If you believe that human capital can be developed, Massive Open Online Courses are the future. I imagine the per-unit cost of production is low, much lower than brick and mortar colleges, and the opportunity cost is similarly low, whereas the output is theoretically high.

Colleges can really be thought of in two ways economically, the signaling or the human capital model. I think MOOCs can be beneficial, regardless of which model you buy into. The signaling model essentially is that college acts as a filter. It’s expensive, time-consuming, and reasonably intellectually challenging. As a result, it tends to remove the chaff from the wheat, and makes it so that diligent, conscientious, and smart people are the ones who graduate, who happen to be extremely employable. Things like test-score minimums, GPA requirements, writing assessments, etc. suggest that there’s elements to this being true. After all, college dropouts barely make more money than high school graduates, suggesting that if college is truly human-capital building, you’d likely see a more consistent level of growth throughout.
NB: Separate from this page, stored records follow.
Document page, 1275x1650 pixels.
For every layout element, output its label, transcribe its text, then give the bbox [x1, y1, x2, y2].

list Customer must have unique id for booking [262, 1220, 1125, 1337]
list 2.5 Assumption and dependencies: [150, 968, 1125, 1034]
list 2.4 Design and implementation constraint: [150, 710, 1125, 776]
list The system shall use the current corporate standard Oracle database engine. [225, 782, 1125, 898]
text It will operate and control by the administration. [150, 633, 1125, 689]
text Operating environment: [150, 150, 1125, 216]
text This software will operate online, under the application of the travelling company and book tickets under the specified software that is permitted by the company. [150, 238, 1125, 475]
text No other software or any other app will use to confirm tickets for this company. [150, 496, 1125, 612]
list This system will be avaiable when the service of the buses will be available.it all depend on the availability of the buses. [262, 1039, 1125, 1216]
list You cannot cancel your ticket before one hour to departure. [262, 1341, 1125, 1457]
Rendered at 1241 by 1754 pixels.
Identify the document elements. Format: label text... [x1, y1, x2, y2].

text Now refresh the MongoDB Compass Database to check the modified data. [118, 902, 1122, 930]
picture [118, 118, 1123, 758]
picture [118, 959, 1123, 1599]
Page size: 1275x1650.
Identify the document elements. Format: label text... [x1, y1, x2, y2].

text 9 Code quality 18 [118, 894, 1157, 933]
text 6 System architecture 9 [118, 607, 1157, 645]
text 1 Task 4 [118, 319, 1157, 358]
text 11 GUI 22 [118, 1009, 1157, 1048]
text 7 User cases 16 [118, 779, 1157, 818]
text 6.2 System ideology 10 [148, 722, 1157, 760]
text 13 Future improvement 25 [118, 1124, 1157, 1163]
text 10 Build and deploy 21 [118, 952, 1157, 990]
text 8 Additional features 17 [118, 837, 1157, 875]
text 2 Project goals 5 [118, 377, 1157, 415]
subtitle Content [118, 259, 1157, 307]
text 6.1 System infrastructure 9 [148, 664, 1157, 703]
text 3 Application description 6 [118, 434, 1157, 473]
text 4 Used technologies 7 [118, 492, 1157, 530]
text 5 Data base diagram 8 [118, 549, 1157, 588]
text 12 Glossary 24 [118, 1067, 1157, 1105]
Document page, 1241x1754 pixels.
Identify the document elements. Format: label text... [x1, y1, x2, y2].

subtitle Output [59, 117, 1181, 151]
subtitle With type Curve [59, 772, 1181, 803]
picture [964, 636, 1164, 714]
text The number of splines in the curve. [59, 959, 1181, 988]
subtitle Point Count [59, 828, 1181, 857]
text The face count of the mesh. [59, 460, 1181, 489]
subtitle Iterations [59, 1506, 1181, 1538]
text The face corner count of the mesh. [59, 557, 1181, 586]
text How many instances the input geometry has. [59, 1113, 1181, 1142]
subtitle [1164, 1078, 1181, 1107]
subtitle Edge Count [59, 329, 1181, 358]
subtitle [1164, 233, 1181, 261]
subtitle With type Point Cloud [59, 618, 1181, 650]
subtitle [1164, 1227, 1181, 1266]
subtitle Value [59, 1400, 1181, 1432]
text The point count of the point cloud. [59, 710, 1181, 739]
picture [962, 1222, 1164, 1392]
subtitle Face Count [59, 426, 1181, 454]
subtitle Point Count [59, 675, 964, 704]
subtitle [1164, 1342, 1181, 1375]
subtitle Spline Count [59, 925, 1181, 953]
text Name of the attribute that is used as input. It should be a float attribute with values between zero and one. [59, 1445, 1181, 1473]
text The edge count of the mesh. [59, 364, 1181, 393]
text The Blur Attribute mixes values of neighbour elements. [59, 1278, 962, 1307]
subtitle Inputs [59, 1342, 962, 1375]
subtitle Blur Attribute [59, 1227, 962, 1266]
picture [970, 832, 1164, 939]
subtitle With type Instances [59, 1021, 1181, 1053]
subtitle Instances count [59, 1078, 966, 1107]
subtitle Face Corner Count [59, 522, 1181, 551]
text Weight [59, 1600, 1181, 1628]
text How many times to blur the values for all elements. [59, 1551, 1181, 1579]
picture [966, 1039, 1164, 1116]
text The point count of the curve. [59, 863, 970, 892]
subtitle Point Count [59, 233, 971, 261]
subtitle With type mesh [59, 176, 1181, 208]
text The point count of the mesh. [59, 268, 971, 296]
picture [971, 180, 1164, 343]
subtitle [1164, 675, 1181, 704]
The other model of which to view college is through human capital building. People take classes and persistently learn things. This translates into employable skills. This is probably most true around things like accounting or computer science. Technical skills already exist before starting work, in large part, because the training has been done in colleges. When people attend more years of school, they tend to get smarter because school makes them smarter.

I think obviously there are elements of both models that ring true in discussions about college education, but I’d like to argue that in both model cases, MOOCs can be welfare enhancing.

The basic idea behind MOOCs is that they reduce the investment necessary to get educated, and provide some degree of proof of having done so. In some disciplines, this translates directly into projects whose merits can be assessed. If I’m trying to assess credibility, and it costs X dollars to pay Mr. University to assess it, and Mr. MOOC is significantly cheaper, and he may be potentially worse at it, there are probably some people who’ll spring for Mr. MOOC’s inexpensive service. The cost of gaining additional information may outweigh the benefit. A second element of why MOOCs can work is they can streamline more BS classes. It’s probably not the case that Latin is making or breaking someone’s college experience, but because it is part of the core, tuition pays the costs of people needing to take the classes, and since it’s nearly impossible to fire union labor, you’re unlikely to see adjustment or market corrections to hire the correct amount of Latin teachers. Universities can supplement MOOCs to minimize the need to hire more, allowing for them to be more streamlined, reducing costs spend to signal success.

The human capital value-add for MOOCs is more obvious. You learn stuff from these classes, and can use that stuff to increase value.